There will be a 90 per cent increase in international company merger and acquisition (M&A) activity in the asset management industry over the coming year, predict respondents in a KNEIP survey.
The research showed that 45 per cent of European asset managers and administrators questioned in the survey, which was conducted by the service provider to the asset management industry, have firm cross-border expansion plans in place, and 42 per cent are already looking at international expansion into Europe, Asia and Latin America in response to an anticipated increase in investor interest from those regions.
“Having been through one of the worst financial crises in recent history, it is encouraging to see that the European asset management industry is looking ahead more confidently to the next 12 months,” commented Bob Kneip, chief executive officer of KNEIP. “Asset managers are expected to grow by acquisition and many companies already have firm plans for expansion.”
Data from KNEIP’s corporate action information confirms this, with 19 M&As recorded in the first two quarter of 2010, compared to just five over the same period in 2009.
“The anticipated M&A activity can largely be attributed to growing demand for UCITS products around the world, which have become associated with excellence and strong supervision.

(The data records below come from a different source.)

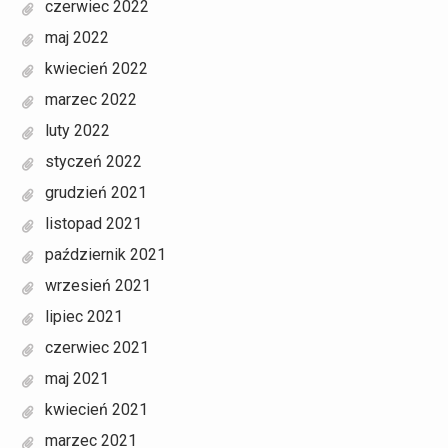
czerwiec 2022
maj 2022
kwiecień 2022
marzec 2022
luty 2022
styczeń 2022
grudzień 2021
listopad 2021
październik 2021
wrzesień 2021
lipiec 2021
czerwiec 2021
maj 2021
kwiecień 2021
marzec 2021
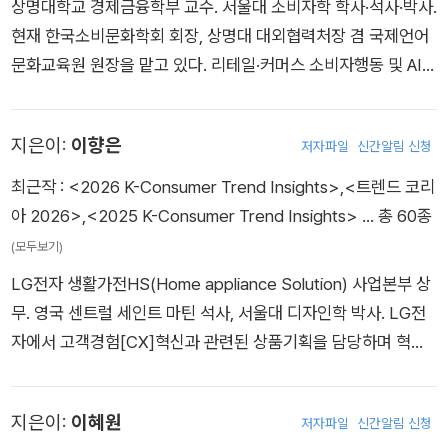
s Samsung and CJ, and she also serves as an advisor on
상명대학교 경제금융학부 교수. 서울대 소비자학 학사·석사·박사.
등 주요 기업과 소비트렌드 기반 연구 프로젝트를 수행하고 있다.
various committees, including the National Smart City Co
현재 한국소비문화학회 회장, 상명대 대외협력처장 겸 국제언어
Dahye Han currently works as a research fellow at CTC.
mmittee.
문화교육원 원장을 맡고 있다. 리테일·커머스 소비자행동 및 AI기
BA in Psychology, SNU and obtained both MA and PhD d
반 고객경험 고도화에 관심이 많다. 2024년 국무총리표창(소비
egrees in Consumer Science, SNU. Her research focuse
자권익증진 공로)을 받았고, 한국소비자학회·한국소비자정책교
s on consumer behavior and consumer psychology, integ
지은이:
이향은
저자파일
신간알림 신청
육학회에서 최우수논문상을 수상했다. 저서로는 『코로나가 시장
rating data analytics with experimental design. She curre
을 바꾼다』, 『1코노미』, 『케미컬 라이프』, 『소비트렌드의 이해와
최근작 :
<2026 K-Consumer Trend Insights>
,
<트렌드 코리
ntly teaches undergraduate and graduate courses on C
분석』, 『소비자 질적연구방법론』 등이 있고, JTBC 〈차이나는 클
아 2026>
,
<2025 K-Consumer Trend Insights>
… 총 60종
onsumer Behavior at SNU. As a researcher, she has publi
라스〉, EBS 〈내일을 여는 인문학〉, KBS 1라디오 〈빅데이터로 보
(모두보기)
shed papers in top 25% [Q1] SSCI and Scopus-indexed i
는 세상〉 등에 출연했다. June Young Lee currently works a
nternational journals, and was selected as a Next-Gener
LG전자 생활가전HS(Home appliance Solution) 사업본부 상
s an associate professor at Sangmyung University. He re
ation Scholar by SNU. She is also involved in industry–ac
무. 영국 센트럴 세인트 마틴 석사, 서울대 디자인학 박사. LG전
ceived a doctorate degree in Consumer Science, SNU.
ademic collaboration projects with major Korean compa
자에서 고객경험[CX]혁신과 관련된 상품기획을 담당하며 혁신
He received ‘The Best Paper Award’ in the International
nies, including Samsung and LG.
상품 출시, 신사업모델 발굴 및 오퍼레이션, CX에 기반한 경영전
Journal of Consumer Studies . He worked as a senior res
략수립, 제품/공간 서비스디자인 등 융합적 통찰력을 발휘하고
earcher at Life Soft Research lab at LG Electronics. He i
지은이:
이혜원
저자파일
신간알림 신청
있다. 성신여대 서비스·디자인공학과 교수로서 학계와 업계를 오
s a laboratory chief at the Consumer Research Center in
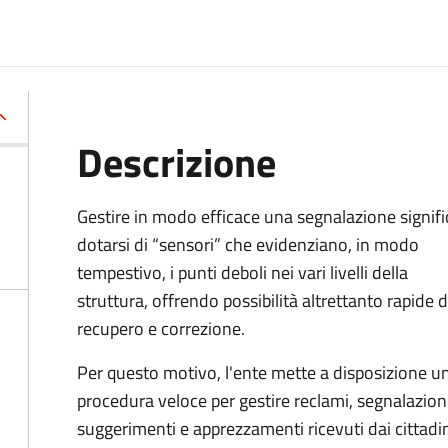
Descrizione
Gestire in modo efficace una segnalazione signifi
dotarsi di “sensori” che evidenziano, in modo
tempestivo, i punti deboli nei vari livelli della
struttura, offrendo possibilità altrettanto rapide d
recupero e correzione.
Per questo motivo, l
'ente mette a disposizione u
procedura veloce per gestire reclami, segnalazioni
suggerimenti e apprezzamenti ricevuti dai cittadi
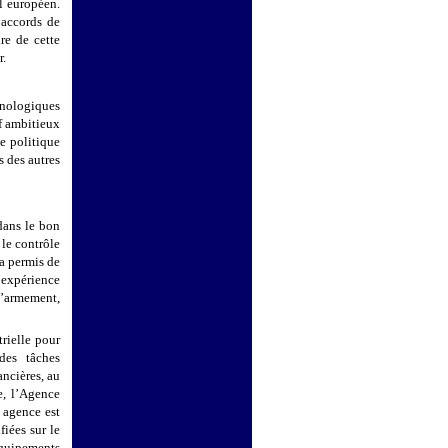
l européen.
 accords de
re de cette
r.
hnologiques
if ambitieux
e politique
 des autres
dans le bon
le contrôle
 a permis de
 expérience
d’armement,
rielle pour
des tâches
ncières, au
re, l’Agence
 agence est
fiées sur le
équipements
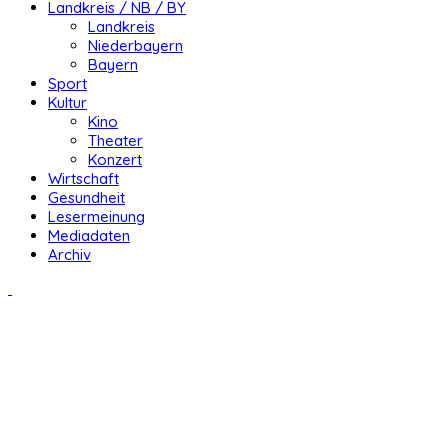
Landkreis / NB / BY
Landkreis
Niederbayern
Bayern
Sport
Kultur
Kino
Theater
Konzert
Wirtschaft
Gesundheit
Lesermeinung
Mediadaten
Archiv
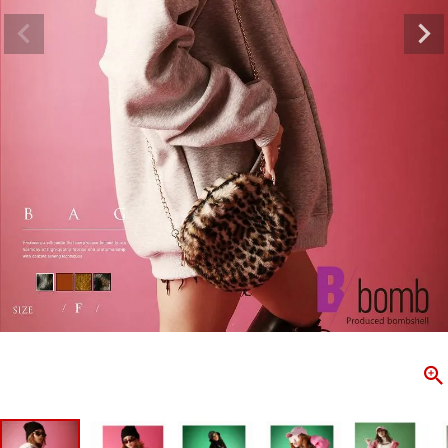
ombshell＝ボムシェル】はダンス衣装専門ブランド。
【B/bo
ス衣装ならお任せ！オリジナル衣装やダンス衣装のトータル
「これどこ
ディネートのご提案。 ボムシェルならではの最新で斬新な
好き女子の
映えをお届け。 撮影で使用してる小物や靴などダンサー必
レッスン着
コーデはイメージしやすく、全てボムシェルでご購入可能。
シルエット
着とは差別化出来るしっかりした衣装のご提案はダンサー
ンなど、幅
テージ映えを全力で応援してます。
ゃれ女子必
商品一覧
KUP CONTENTS
PICKUP 
OOKBOOK
LOOKB
ス衣装
ストリート
新作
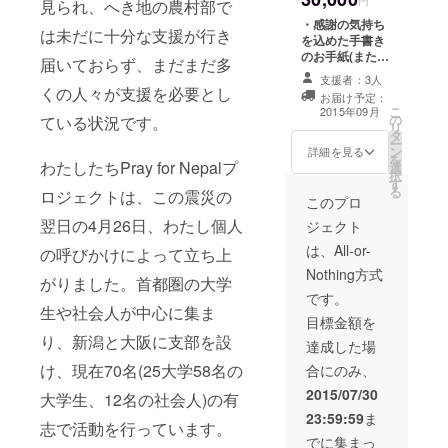
見られ、へき地の農村部で
・感謝の気持ち
は未だに十分な支援が行き
を込めた手書き
のお手紙(または
届いておらず、まだまだ多
サンクスレター)
支援者：3人
を郵送でお送り
くの人々が支援を必要とし
お届け予定：
します ・ネパー
こ
2015年09月
の
ている状況です。
ルの子どもたち
リ
タ
の写真 ・写真と
ー
ン
テキストによる
詳細を見る
を
わたしたちPray for Nepalプ
選
ネパールの現状
択
す
報告 ・ネパール
る
ロジェクトは、この震災の
原産チャイ
このプロ
ティー茶葉 ・ネ
翌日の4月26日、わたし個人
ジェクト
パール原産カシ
ミヤ100%ス
は、All-or-
の呼びかけによって立ち上
トール
Nothing方式
がりました。首都圏の大学
です。
生や社会人が中心に集ま
目標金額を
り、新潟と大阪に支部を設
達成した場
け、現在70名(25大学58名の
合にのみ、
2015/07/30
大学生、12名の社会人)の有
23:59:59
ま
志で活動を行っています。
でに集まっ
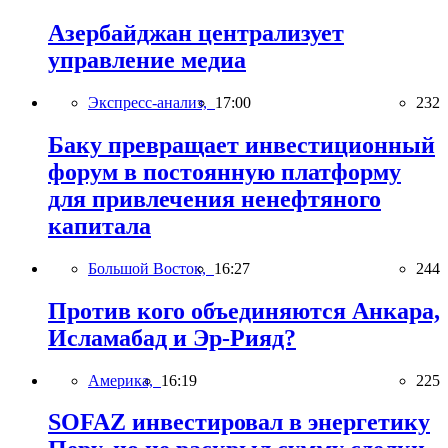
Азербайджан централизует
управление медиа
Экспресс-анализ,
17:00
232
Баку превращает инвестиционный
форум в постоянную платформу
для привлечения ненефтяного
капитала
Большой Восток,
16:27
244
Против кого объединяются Анкара,
Исламабад и Эр-Рияд?
Америка,
16:19
225
SOFAZ инвестировал в энергетику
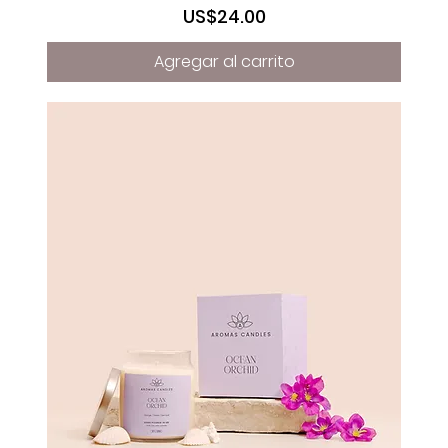
Precio
US$24.00
Agregar al carrito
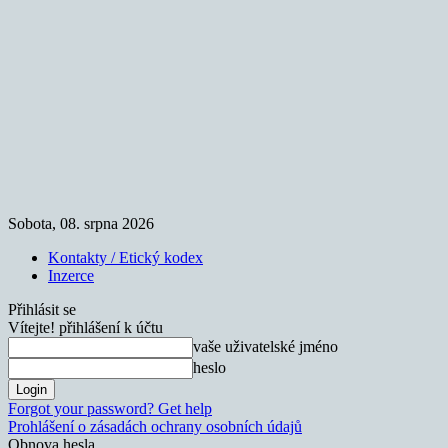
Sobota, 08. srpna 2026
Kontakty / Etický kodex
Inzerce
Přihlásit se
Vítejte! přihlášení k účtu
vaše uživatelské jméno
heslo
Forgot your password? Get help
Prohlášení o zásadách ochrany osobních údajů
Obnova hesla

It is the only truly globally distributed investment fund products, with demand from Asia now particularly strong.”
The importance of maintaining a local point of contact for investors is recognised by 95 per cent of participants, and the industry says that investor communication should be one of the top three considerations for investors selecting asset managers. Absolute return and investment strategy must also be considered, as well as risk strategy, distribution network and TER.
“Our survey shows the industry is learning vital lessons from this crisis. Investors are demanding greater information provision and less complexity. Consequently for asset managers, factors such as transparency, local involvement, investor communication and education rank much higher in importance today than in pre-crisis times. If they respond to this demand appropriately, we are confident that this will help to drive a more reputable and sustainable investment market going forward,” Kneip added.